### [Text block]
——

Audience members with no more than a passing interest in live theater will not get the show as a true fanatic would. References span decades, up to and including Hamilton. However, if you can pick up on even a third of them—they’re pitching-machine fast—you will thoroughly enjoy this sledgehammering of all things stage, which is currently running at Theatre on the Square.


The characters are Breakfast Club-level stereotypes. Adam O. Crowe as James Wicker, a “dear friend” of the playwright (Wicker seems to have many “dear friends”) and a Broadway refugee who has taken up the more lucrative but less dignified work of TV, opens the show with the set-up of the story via a one-sided phone conversation. Crowe immediately lets us know that this is going to be fun—and snarky. Crowe gets to express the widest array of emotions of the characters: congenial, gossipy, defensive, jovial, devastated, and even sympathetic—all of which he does with charisma.

Dave Ruark plays Peter Austin, the playwright, as a fragile artist. Ruark’s demeanor conveys the sense that Austin often lives in his own reality, though he shows fierce love for his work. With Austin’s head in the clouds, he is a somewhat bland character.

The play’s director, Thomas Cardwell as Frank Finger, and the leading lady, Kathy Pataluch as Virginia Noyse, salt the stage. Cardwell portrays the director as a strange, somewhat flamboyant man with interesting clothing choices. Finger desperately wants to direct a flop because he claims he is sick of being a directorial golden boy, and he occasionally retreats from the action by throwing a velvet cape over his head. Cardwell is a hoot. Pataluch kicks up the bawdy as the coke-sniffing, ankle-monitor-wearing, washed-up actress Noyse. Pataluch snorts up the (quite lovely) scenery in an uncouth, even trashy way. (And I say that in the most complimentary way possible.) The other characters’ reactions to her are just as funny.

——

### [Data excerpts]
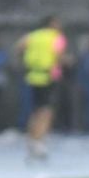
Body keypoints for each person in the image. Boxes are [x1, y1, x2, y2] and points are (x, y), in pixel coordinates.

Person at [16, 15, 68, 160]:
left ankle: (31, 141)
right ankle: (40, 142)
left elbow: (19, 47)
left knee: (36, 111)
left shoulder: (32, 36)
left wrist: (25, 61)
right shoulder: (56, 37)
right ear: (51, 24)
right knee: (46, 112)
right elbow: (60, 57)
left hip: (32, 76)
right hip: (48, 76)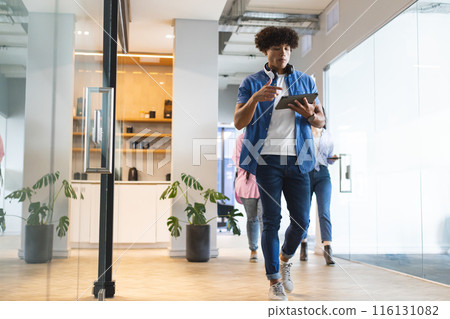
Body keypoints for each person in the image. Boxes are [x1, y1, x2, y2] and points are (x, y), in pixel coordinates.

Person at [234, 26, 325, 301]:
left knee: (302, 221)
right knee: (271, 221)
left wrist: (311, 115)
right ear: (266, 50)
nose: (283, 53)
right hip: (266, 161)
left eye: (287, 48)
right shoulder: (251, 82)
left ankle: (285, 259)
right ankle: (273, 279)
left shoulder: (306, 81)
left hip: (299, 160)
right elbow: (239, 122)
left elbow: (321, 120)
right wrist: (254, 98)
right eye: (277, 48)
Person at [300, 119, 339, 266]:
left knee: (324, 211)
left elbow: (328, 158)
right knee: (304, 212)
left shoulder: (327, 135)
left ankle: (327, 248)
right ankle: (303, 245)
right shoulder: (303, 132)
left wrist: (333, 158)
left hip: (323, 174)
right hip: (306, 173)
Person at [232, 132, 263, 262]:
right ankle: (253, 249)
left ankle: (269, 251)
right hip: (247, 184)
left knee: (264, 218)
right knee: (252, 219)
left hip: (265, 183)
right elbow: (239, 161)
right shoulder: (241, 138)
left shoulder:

——

### [Task requirements]
a – List each performer named in the theater review along with the character that performer plays.
b – Reproduce the stretch of the theater review from "The characters are" through "does with charisma." word for word.
c – Resume the theater review, picking up right after its last sentence.

### [Responses by task]
a –
- Adam O. Crowe: James Wicker
- Dave Ruark: Peter Austin
- Thomas Cardwell: Frank Finger
- Kathy Pataluch: Virginia Noyse

b –
The characters are Breakfast Club-level stereotypes. Adam O. Crowe as James Wicker, a “dear friend” of the playwright (Wicker seems to have many “dear friends”) and a Broadway refugee who has taken up the more lucrative but less dignified work of TV, opens the show with the set-up of the story via a one-sided phone conversation. Crowe immediately lets us know that this is going to be fun—and snarky. Crowe gets to express the widest array of emotions of the characters: congenial, gossipy, defensive, jovial, devastated, and even sympathetic—all of which he does with charisma.

c –
Financing this bizarre project is Julia Budder, played by Afton Shepard. Budder is an appallingly positive, wealthy blonde who fancies herself a theater-advocate. Shepard’s portrayal of the ditzy producer is like a cat licking your poison ivy rash: You just want to slap her. (Again, I say this in the most complimentary way possible.)

The two hangers on in the room are Gus, an overenthusiastic goofball of a coat-checker, played by Jacob Swain, and Ira Drew, a theater critic, played by Jeff Maess. Unfortunately, Maess’s Drew is kind of pitiful; he’s not daunting enough given the reputation and power he supposedly holds. Of course, today the role of critic is far from what it was in the ’80s, when the play was originally conceived. With the advent of the Internet in almost every home in America, everyone really is a critic. So, Drew himself and the production’s depiction of baited-breath reviews are obsolete. (Sad for me.)

Trivia: The version of It’s Only a Play that hit Broadway in 2014 starred Nathan Lane as Wicker, Matthew Broderick as Austin, Stockard Channing as Noyes, and Rupert Grint (Ron Weasley) as Finger. The play’s original Broadway premiere in 1978 was cancelled due to negative reviews.